Należę do dziewczyn, które nie chcą zapamiętać (pomimo usilnych starań ludzi starających się wytłumaczyć mi to zagadnienie), kiedy na boisku jest spalony. Nie emocjonują się potem, łzami i wysiłkiem biegającej jedenastki, więc gdy Michał zaproponował lekturę kryminału piłkarskiego kręciłam nosem. Jak ja się odnajdę w tej fabule, przecież zasnę przy opisach meczów i środowiska związanego z piłką nożną. Żeby było jeszcze ciekawiej „Sam na Sam ze Śmiercią” to druga część cyklu, a nie znałam nawet okładki pierwszego tomu…
Zabito czarnoskórego członka drużyny piłkarskiej, która ma ambicję wejścia do Ekstraklasy. Moloki, bo tak nazywa się brutalnie zamordowany, zostaje znaleziony martwy z uciętymi częściami ciała. Właściciel klubu, milioner, wynajmuje ex gliniarza, Wiktora Wolskiego. Powierza mu znalezienie mordercy przed policją. Policjant działając na granicy prawa, używa swoich starych kontaktów żeby jak najlepiej wywiązać się z powierzonego mu zadania.
Wolski to inteligenty facet z ogromnym bagażem doświadczeń (jego najbliższa rodzina zginęła w wypadku, ojca zamordowano, kilkanaście lat w policji, mnóstwo złych ludzi wtrąconych do więzienia). Sam do końca nie wie kim jest więc przybiera bezpieczną maskę twardziela.
Jak to się dobrze czytało! Rzadko dawkuję sobie książkę, która mnie wciągnęła. W tym przypadku tak było. Z przyjemnością wracałam do świata stworzonego przez Pałasza. Autorowi udało się coś niezwykłego – żaden kryminał nie wciągnął mnie tak mocno od czasów Jo Nesbo i jego cyklu o Harrym Hole. Z tym, że zamiast mrocznego, odległego Oslo tutaj mamy swojską Warszawę.

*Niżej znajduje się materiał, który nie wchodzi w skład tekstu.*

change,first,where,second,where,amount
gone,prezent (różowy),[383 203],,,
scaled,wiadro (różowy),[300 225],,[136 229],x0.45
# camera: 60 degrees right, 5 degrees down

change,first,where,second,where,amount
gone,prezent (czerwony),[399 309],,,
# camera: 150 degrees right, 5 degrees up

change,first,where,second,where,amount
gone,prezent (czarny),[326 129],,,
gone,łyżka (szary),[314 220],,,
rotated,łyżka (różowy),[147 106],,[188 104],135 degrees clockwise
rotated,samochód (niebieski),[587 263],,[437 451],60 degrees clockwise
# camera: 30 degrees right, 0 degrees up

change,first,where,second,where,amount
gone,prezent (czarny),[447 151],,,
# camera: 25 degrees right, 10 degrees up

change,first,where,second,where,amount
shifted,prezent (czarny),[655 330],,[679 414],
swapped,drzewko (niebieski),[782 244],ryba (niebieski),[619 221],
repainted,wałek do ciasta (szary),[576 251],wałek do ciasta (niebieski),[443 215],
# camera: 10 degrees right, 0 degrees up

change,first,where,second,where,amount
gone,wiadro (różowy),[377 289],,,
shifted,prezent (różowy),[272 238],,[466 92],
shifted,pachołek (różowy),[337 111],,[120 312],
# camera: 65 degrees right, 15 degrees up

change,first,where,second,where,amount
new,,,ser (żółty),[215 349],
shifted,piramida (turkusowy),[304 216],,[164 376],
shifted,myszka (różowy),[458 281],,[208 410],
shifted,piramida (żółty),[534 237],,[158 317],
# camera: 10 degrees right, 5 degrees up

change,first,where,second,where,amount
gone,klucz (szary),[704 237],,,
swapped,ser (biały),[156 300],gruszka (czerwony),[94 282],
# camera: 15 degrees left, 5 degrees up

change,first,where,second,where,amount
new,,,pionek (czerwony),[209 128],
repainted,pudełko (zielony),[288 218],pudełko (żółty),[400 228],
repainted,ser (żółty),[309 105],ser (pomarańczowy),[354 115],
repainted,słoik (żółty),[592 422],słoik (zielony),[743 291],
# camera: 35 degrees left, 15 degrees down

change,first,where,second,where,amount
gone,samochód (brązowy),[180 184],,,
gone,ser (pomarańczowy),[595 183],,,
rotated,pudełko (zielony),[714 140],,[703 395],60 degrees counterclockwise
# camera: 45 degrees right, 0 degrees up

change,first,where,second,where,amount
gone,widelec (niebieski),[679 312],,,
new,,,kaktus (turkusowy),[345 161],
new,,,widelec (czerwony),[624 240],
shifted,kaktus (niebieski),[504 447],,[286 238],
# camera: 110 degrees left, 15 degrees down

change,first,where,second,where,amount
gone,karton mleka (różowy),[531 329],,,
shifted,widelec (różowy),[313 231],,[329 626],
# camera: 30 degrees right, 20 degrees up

Może to drobnostka, ale dla mnie niezwykle ważna – umieszczając spis postaci z opisem zajmowanych stanowisk autor zapunktował już na samym początku (nie trzeba pamiętać). Potem było tylko lepiej, wartka akcja, krótkie rozdziały (podział na dni prowadzonego śledztwa), charakterystyczni bohaterowie. To książka nie tylko piłce nożnej (tego bym nie zdzierżyła), tu jest tyle wartości dodanej, m.in. opisy miejsc, cytaty z literatury (dobry research), a przede wszystkim sama zagadka, twisty, mylenie czytelnika.
Jestem oczarowana i zamierzam nadrobić pierwszą część (ponieważ sporo z przeszłości Wolskiego jest owiane nimbem tajemnicy), jak i trzecią jeśli ta kiedykolwiek powstanie. Ta książka wciąga jak dobry film sensacyjny.